I had almost neglected to post on Ed Halper's interesting paper in BACAP last Thursday at Holy Cross.
Halper argued that it is possible to give a coherent interpretation of Metaphysics Iota, if that book is understood to be expressing a general affirmation of 'paradigmatism'. Paradigmatism is the view that (i) the genus, not the species, is the primary unit of knowledge, but that (ii) typically a genus contains a species which serves as the 'one' and 'measure' of that genus, and (iii) the other species of the genus may be construed as in some way derived from this species, by some combination of contraries. Hence, (iv) this species serves as the paradigm of the genus. According to Halper, this 'paradigmatism', for Aristotle, is what remains true about Plato's theory of Forms, even if Forms themselves are rejected.
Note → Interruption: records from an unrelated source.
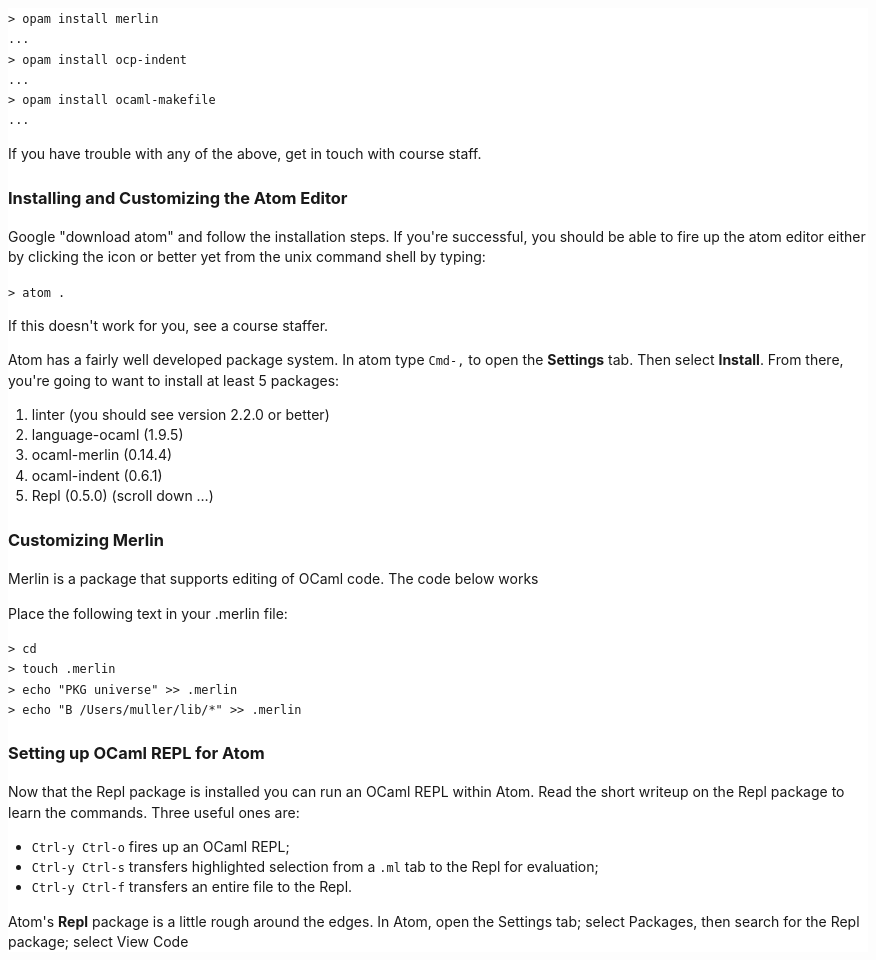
 ```
> opam install merlin
...
> opam install ocp-indent
...
> opam install ocaml-makefile
...
```

If you have trouble with any of the above, get in touch with course staff.

### Installing and Customizing the Atom Editor

Google "download atom" and follow the installation steps. If you're successful, you should be able to fire up the atom editor either by clicking the icon or better yet from the unix command shell by typing:

```
> atom .
```

If this doesn't work for you, see a course staffer. 



Atom has a fairly well developed package system. In atom type `Cmd-,` to open the **Settings** tab. Then select **Install**. From there, you're going to want to install at least 5 packages:

1. linter (you should see version 2.2.0 or better)
2. language-ocaml (1.9.5)
3. ocaml-merlin (0.14.4)
4. ocaml-indent (0.6.1)
5. Repl (0.5.0) (scroll down …)

### Customizing Merlin

Merlin is a package that supports editing of OCaml code.  The code below works

Place the following text in your .merlin file:

```
> cd
> touch .merlin
> echo "PKG universe" >> .merlin
> echo "B /Users/muller/lib/*" >> .merlin
```

### Setting up OCaml REPL for Atom

Now that the Repl package is installed you can run an OCaml REPL within Atom. Read the short writeup on the Repl package to learn the commands. Three useful ones are:

- `Ctrl-y Ctrl-o` fires up an OCaml REPL;
- `Ctrl-y Ctrl-s` transfers highlighted selection from a `.ml` tab to the Repl for evaluation;
- `Ctrl-y Ctrl-f` transfers an entire file to the Repl.

Atom's **Repl** package is a little rough around the edges. In Atom, open the Settings tab; select Packages, then search for the Repl package; select View Code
Halper said that paradigmatism explains Aristotle's anthropocentism. The anthropocentrism is, as it were, metaphysically underwritten:
Many scholars have decried Aristotle’s anthropocentrism. My claim here is that Aristotle’s emphasis on man reflects something deeper and more far reaching: that there is a unity within each genus reflects its constitution as a genus and is intrinsic to the possibility of having knowledge (science) of it. ... [I]n Metaphysics Iota Aristotle provides essential orienting principles for interpreting his biology. Since he takes the species of human being as the “one” of the genus of living things, he sees all other species as having differentiae composed, somehow, of the differentia of man; and to the extent that particular organs have their own differentiae, the differentiae of the organs of other animals are composed of the differentiae of human organs. If this is right, there is no reason to regard the biology as aiming at a taxonomic scheme: rather, its aim is knowledge of particular animal species, and this depends on leading other species back to the primary species. ... Moreover, the existence of anomalous species is not necessarily a problem. Indeed, it might be expected if each other species owes its character to a falling off from that of man..Someone raised an objection: If this account of the genus, 'animal', were correct, and 'human being' is the paradigmatic species, then one would expect that Aristotle would hold that statements of the form "A human being is more of an animal than a horse" are true (where any non-human species of animal is substituted for 'horse'). And yet in the Categories he denies that 'animal' 'admits of more or less'. (One might also have urged that De Anima gives 'animal' as an example of a genus which is a true universal--it is precisely not a genus that is imputed as a consequence of some ordering.)
Halper's reply (he conceded that this was not entirely satisfying) was that the Categories view was presumably put forward in a different context and for different purposes. Halper did not appeal to developmentalism and seemed to think that Aristotle might consistently have held both views at once.
But are these views consistent? And would someone who had formulated the Met. Iota view, as Halper understands it, have rested satisfied with the unqualified claim that we find in the Categories?
There are some other problems, too, in Halper's example. If human beings were paradigmatic animals, then wouldn't we naturally appeal to human beings when making claims about animals? And yet we don't do this. (Just the reverse, it seems: e.g. young children find it almost incredible that human beings are animals). Also, wouldn't we often simply refer to one another as 'animal' instead of 'human'?--this wouldn't be vague or indirect, because we after all are the paradigmatic animals. And yet 'You animal!' is a metaphor.